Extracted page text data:
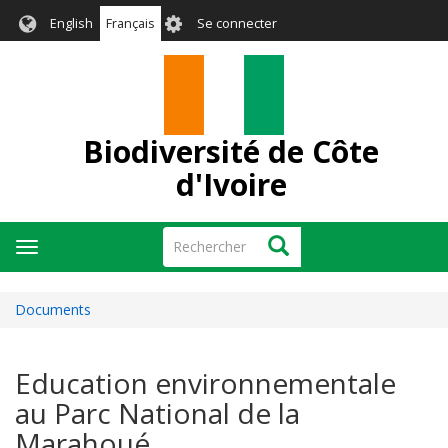
Aller
User
English
Français
Se connecter
au
account
contenu
menu
principal
Biodiversité de Côte
d'Ivoire
Rechercher
Rechercher
Toggle
navigation
Documents
Education environnementale
au Parc National de la
Marahoué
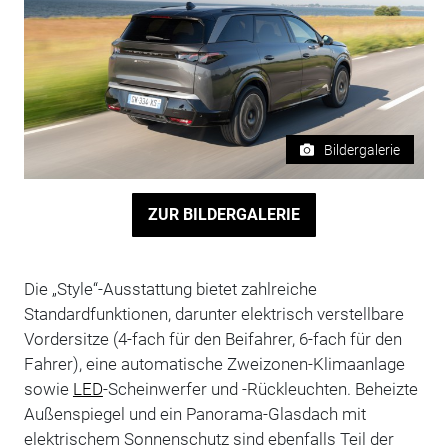
Bildergalerie
ZUR BILDERGALERIE
Die „Style“-Ausstattung bietet zahlreiche
Standardfunktionen, darunter elektrisch verstellbare
Vordersitze (4-fach für den Beifahrer, 6-fach für den
Fahrer), eine automatische Zweizonen-Klimaanlage
sowie
LED
-Scheinwerfer und -Rückleuchten. Beheizte
Außenspiegel und ein Panorama-Glasdach mit
elektrischem Sonnenschutz sind ebenfalls Teil der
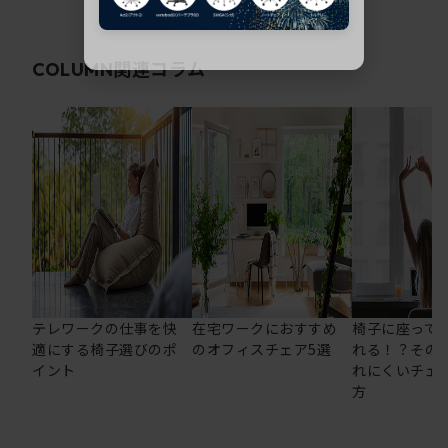
関連コラム
COLUMN
テレワークの仕事を快
在宅ワークにおすすめ
椅子に座って
適にする椅子選びのポ
のオフィスチェア5選
れる！？その
イント
れにくいチェ
方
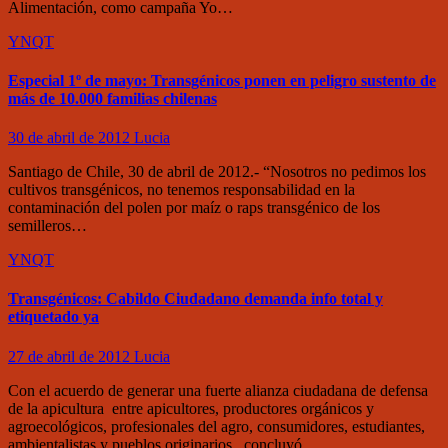
Alimentación, como campaña Yo…
YNQT
Especial 1º de mayo: Transgénicos ponen en peligro sustento de
más de 10.000 familias chilenas
30 de abril de 2012
Lucia
Santiago de Chile, 30 de abril de 2012.- “Nosotros no pedimos los
cultivos transgénicos, no tenemos responsabilidad en la
contaminación del polen por maíz o raps transgénico de los
semilleros…
YNQT
Transgénicos: Cabildo Ciudadano demanda info total y
etiquetado ya
27 de abril de 2012
Lucia
Con el acuerdo de generar una fuerte alianza ciudadana de defensa
de la apicultura entre apicultores, productores orgánicos y
agroecológicos, profesionales del agro, consumidores, estudiantes,
ambientalistas y pueblos originarios, concluyó…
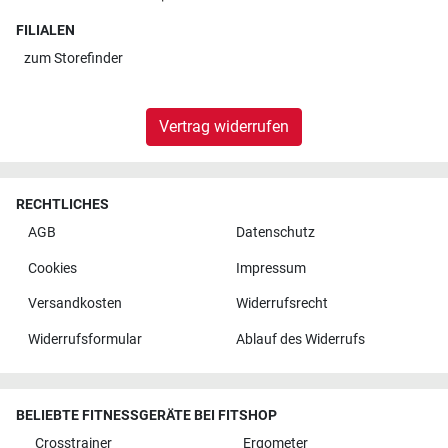
FILIALEN
zum
Storefinder
Vertrag widerrufen
RECHTLICHES
AGB
Datenschutz
Cookies
Impressum
Versandkosten
Widerrufsrecht
Widerrufsformular
Ablauf des Widerrufs
BELIEBTE FITNESSGERÄTE BEI FITSHOP
Crosstrainer
Ergometer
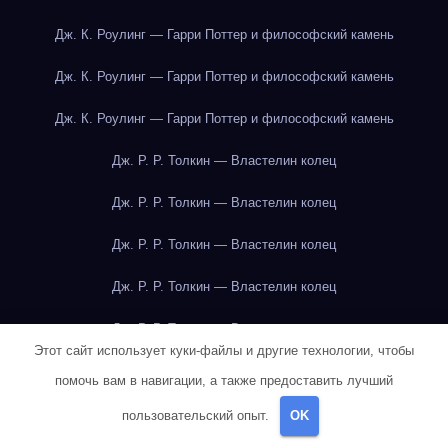
Дж. К. Роулинг — Гарри Поттер и философский камень
Дж. К. Роулинг — Гарри Поттер и философский камень
Дж. К. Роулинг — Гарри Поттер и философский камень
Дж. Р. Р. Толкин — Властелин колец
Дж. Р. Р. Толкин — Властелин колец
Дж. Р. Р. Толкин — Властелин колец
Дж. Р. Р. Толкин — Властелин колец
Дж. Р. Р. Толкин — Властелин колец
Этот сайт использует куки-файлы и другие технологии, чтобы
Дж. Р. Р. Толкин — Властелин колец
помочь вам в навигации, а также предоставить лучший
Дж. Р. Р. Толкин — Властелин колец
пользовательский опыт.
OK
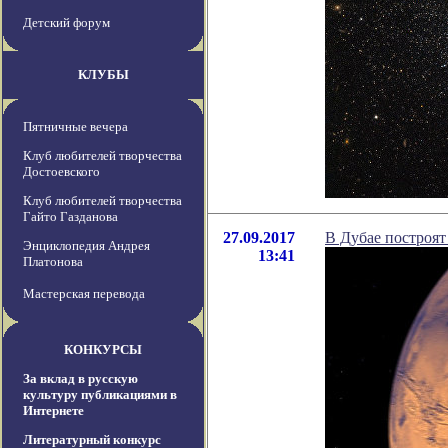
Детский форум
КЛУБЫ
Пятничные вечера
Клуб любителей творчества
Достоевского
Клуб любителей творчества
Гайто Газданова
27.09.2017
В Дубае построят
Энциклопедия Андрея
13:41
Платонова
Мастерская перевода
КОНКУРСЫ
За вклад в русскую
культуру публикациями в
Интернете
Литературный конкурс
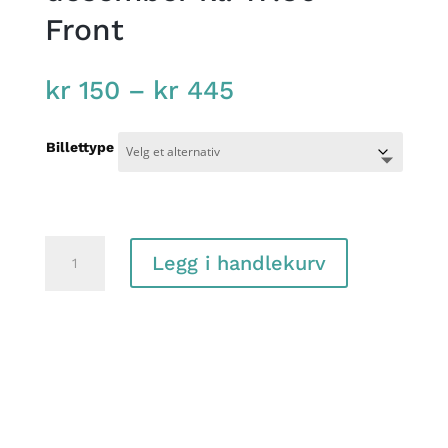
Front
Price
kr
150
–
kr
445
range:
kr 150
Billettype
through
kr 445
En
Legg i handlekurv
julefortelling,
3.
desember
kl.
17:30
-
Front
antall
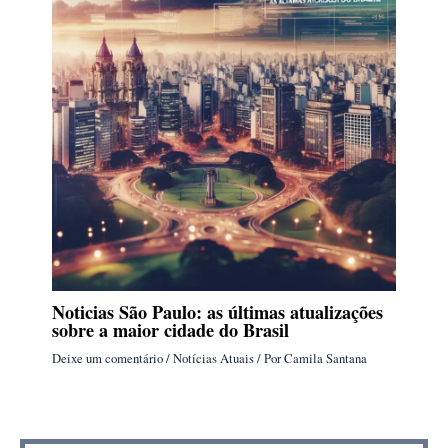
Noticias São Paulo: as últimas atualizações
sobre a maior cidade do Brasil
Deixe um comentário
/
Notícias Atuais
/ Por
Camila Santana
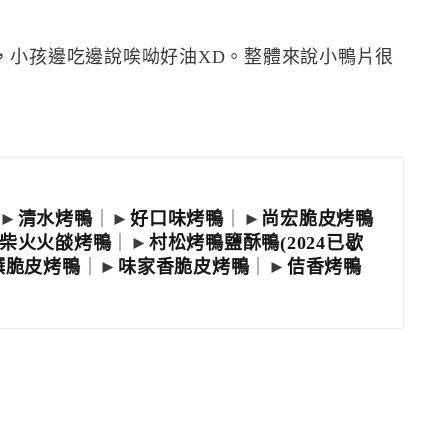
，小孩邊吃邊說唉呦好油XD。整體來說小鴨片很
►
清水烤鴨
｜►
好口味烤鴨
｜►
尚宏脆皮烤鴨
柴火火燄烤鴨
｜►
村松烤鴨鹽酥鴨(2024已歇
饌脆皮烤鴨
｜►
味家香脆皮烤鴨
｜►
佶香烤鴨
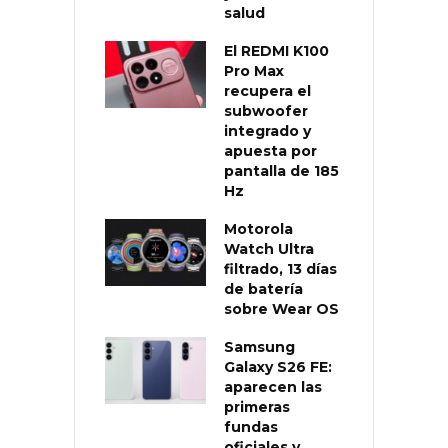
salud
El REDMI K100
Pro Max
recupera el
subwoofer
integrado y
apuesta por
pantalla de 185
Hz
Motorola
Watch Ultra
filtrado, 13 días
de batería
sobre Wear OS
Samsung
Galaxy S26 FE:
aparecen las
primeras
fundas
oficiales y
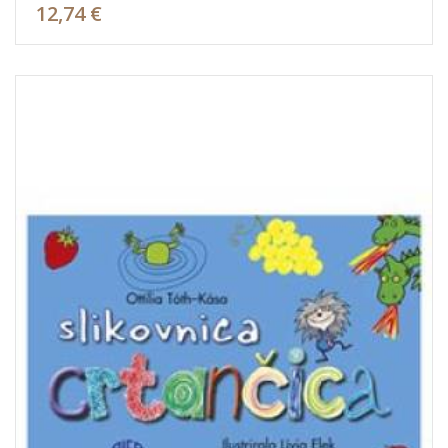
12,74 €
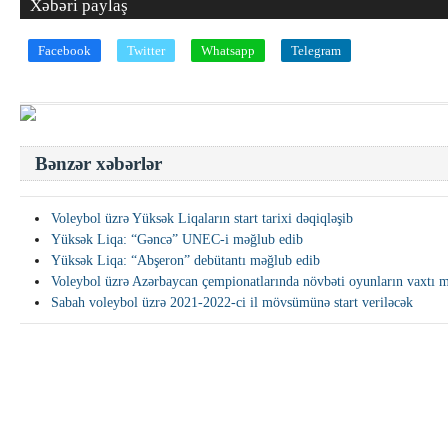
Xəbəri paylaş
Facebook
Twitter
Whatsapp
Telegram
Bənzər xəbərlər
Voleybol üzrə Yüksək Liqaların start tarixi dəqiqləşib
Yüksək Liqa: “Gəncə” UNEC-i məğlub edib
Yüksək Liqa: “Abşeron” debütantı məğlub edib
Voleybol üzrə Azərbaycan çempionatlarında növbəti oyunların vaxtı 
Sabah voleybol üzrə 2021-2022-ci il mövsümünə start veriləcək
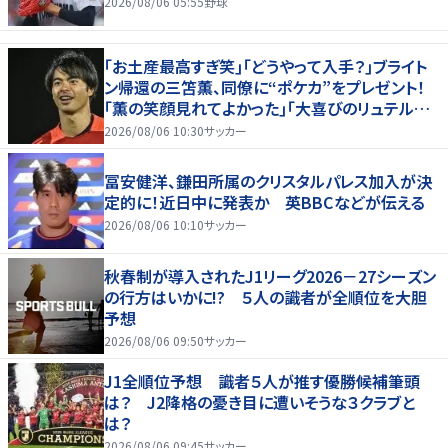
2026/08/06 05:55
野球
｢お土産最高すぎ笑｣｢どうやって入手？｣ブライト
ン帰還の三笘薫、同僚に“ポケカ”をプレゼント！
｢薫の笑顔見れてよかった｣｢大喜びのリュテル可
愛すぎ｣
2026/08/06 10:30
サッカー
冨安健洋、鎌田所属のクリスタルパレス加入が決
定的に！近日中に発表か 英BBCなどが伝える
2026/08/06 10:10
サッカー
秋春制が導入されたJ1リーグ2026－27シーズン
の行方はいかに!? ５人の識者が全順位を大胆
予想
2026/08/06 09:50
サッカー
J1全順位予想 識者５人が推す優勝候補筆頭
は？ J2降格の憂き目に遭いそうな３クラブと
は？
2026/08/06 09:45
サッカー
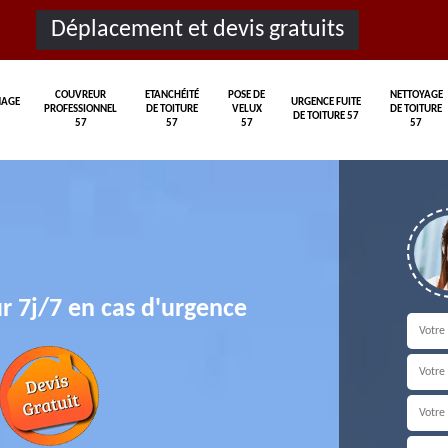
Déplacement et devis gratuits
COUVREUR
ETANCHÉITÉ
POSE DE
NETTOYAGE
AGE
URGENCE FUITE
PROFESSIONNEL
DE TOITURE
VELUX
DE TOITURE
DE TOITURE 57
57
57
57
57
r 7j/7 en cas d'urgence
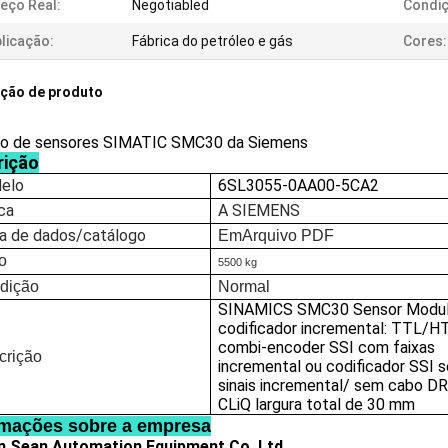
eço Real:
Negotiabled
Condiç
licação:
Fábrica do petróleo e gás
Cores:
ição de produto
o de sensores SIMATIC SMC30 da Siemens
rição
elo
6SL3055-0AA00-5CA2
ca
A SIEMENS
ha de dados/catálogo
Em
Arquivo PDF
o
5500 kg
dição
Normal
SINAMICS SMC30 Sensor Modul
codificador incremental: TTL/H
combi-encoder SSI com faixas
crição
incremental ou codificador SSI 
sinais incremental/ sem cabo D
CLiQ largura total de 30 mm
rmações sobre a empresa
 Sean Automation Equipment Co.,Ltd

Goal of the exercise>
Find each line of the data above that holds the word "total", then copy it.

Response to the task>
Transgénicos: Cabildo Ciudadano demanda info total y
CLiQ largura total de 30 mm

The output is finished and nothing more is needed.